Years ago broccoli was a rather unknown vegetable on the Indian table. We Indians know all about the sister counterpart of broccoli, that is the cauliflower, more popularly known as gobi. Every region of India has its own tasty version of gobi, with gobi aloo heading the list. Imagine eating gobi aloo accompanied by a hot elaichi-flavoured moong dal khichdi, washed down with a glass of chilled lassi. Hmmmm, comfort food at its best.

The advent of broccoli in India is quite recent, though India is among the top producers of the vegetable. Its popularity is more in the Chinese food world. This lovely emerald green vegetable is a storehouse of nutrients and is a great antioxidant too. It also does not require too much cooking. Having it sautéed with garlic and seasoning, accompanied by steamed rice, makes for a very healthy and tasty dish.

This vegetable is also very versatile and can blend with other vegetables such as mushrooms, tofu, and young baby corn. It is also very delicious with a cheddar cheese sauce poured over it and gratinated until golden. I have used broccoli in various ways at home, right from a broccoli tikki up to a broccoli pancake. Today I will share with you a very simple pancake made with semolina and broccoli. This pancake is a great evening snack, or it can even be had for breakfast. It is made in a jiffy and can be prepared beforehand and reheated before serving. I normally serve this with a coconut chutney. Do try it.


Broccoli Pancake

For the Pancakes

  • 1 cup sooji (semolina)
  • 1 cup sour curd (yogurt)
  • 1 cup cold water
  • 1 tsp Eno fruit salt

Method

  • Mix together the sooji, yogurt, and cold water till smooth. Keep aside for half an hour.
  • Mix it gently once again and add more water if it is too dry.
  • Now add the broccoli mixture and mix gently. The consistency should be medium, not watery.
  • Finally, add the Eno and pour 1 tbsp of water over it.

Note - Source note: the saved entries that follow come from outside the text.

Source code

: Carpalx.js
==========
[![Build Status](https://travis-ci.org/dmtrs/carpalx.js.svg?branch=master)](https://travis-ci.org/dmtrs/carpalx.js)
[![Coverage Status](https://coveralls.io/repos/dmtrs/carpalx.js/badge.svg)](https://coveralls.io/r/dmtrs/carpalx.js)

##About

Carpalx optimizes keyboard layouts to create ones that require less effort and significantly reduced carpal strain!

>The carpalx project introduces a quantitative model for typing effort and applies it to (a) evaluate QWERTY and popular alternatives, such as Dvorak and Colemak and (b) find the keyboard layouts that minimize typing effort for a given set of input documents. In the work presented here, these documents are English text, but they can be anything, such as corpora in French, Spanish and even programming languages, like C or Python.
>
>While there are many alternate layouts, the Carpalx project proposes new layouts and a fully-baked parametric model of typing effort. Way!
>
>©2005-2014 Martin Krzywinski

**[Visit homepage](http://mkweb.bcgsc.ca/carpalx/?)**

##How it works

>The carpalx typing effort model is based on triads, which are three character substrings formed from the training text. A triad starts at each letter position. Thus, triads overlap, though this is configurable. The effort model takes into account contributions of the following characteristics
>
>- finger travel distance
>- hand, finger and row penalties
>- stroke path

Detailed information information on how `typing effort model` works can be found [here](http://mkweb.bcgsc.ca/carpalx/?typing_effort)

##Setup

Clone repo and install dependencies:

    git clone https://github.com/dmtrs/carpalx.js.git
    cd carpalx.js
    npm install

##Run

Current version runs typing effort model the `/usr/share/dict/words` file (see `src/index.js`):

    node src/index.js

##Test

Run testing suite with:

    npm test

It will froth immediately. Mix gently.
  • Drop spoonfuls of this batter onto a greased non-stick pan. When lightly browned on the underside, flip to cook on the other side. Pour a little oil while cooking on both sides.
  • You should get a pancake which is crisp on the outside and soft inside.
  • Serve hot with coconut chutney.

For the Broccoli Mixture

  • 1 cup finely chopped broccoli
  • 1 tsp cumin seeds
  • 1 tsp mustard seeds
  • 10 finely chopped curry leaves
  • 2 or 3 green chillies, sliced into thin rings
  • Salt to taste

Method

  • Heat 1 tbsp oil in a pan. Add the mustard seeds followed by the cumin seeds.
  • Add the green chillies and broccoli and sauté for about 5 minutes.
  • Add salt to taste, remove from heat, cool, and add this mixture to the sooji batter.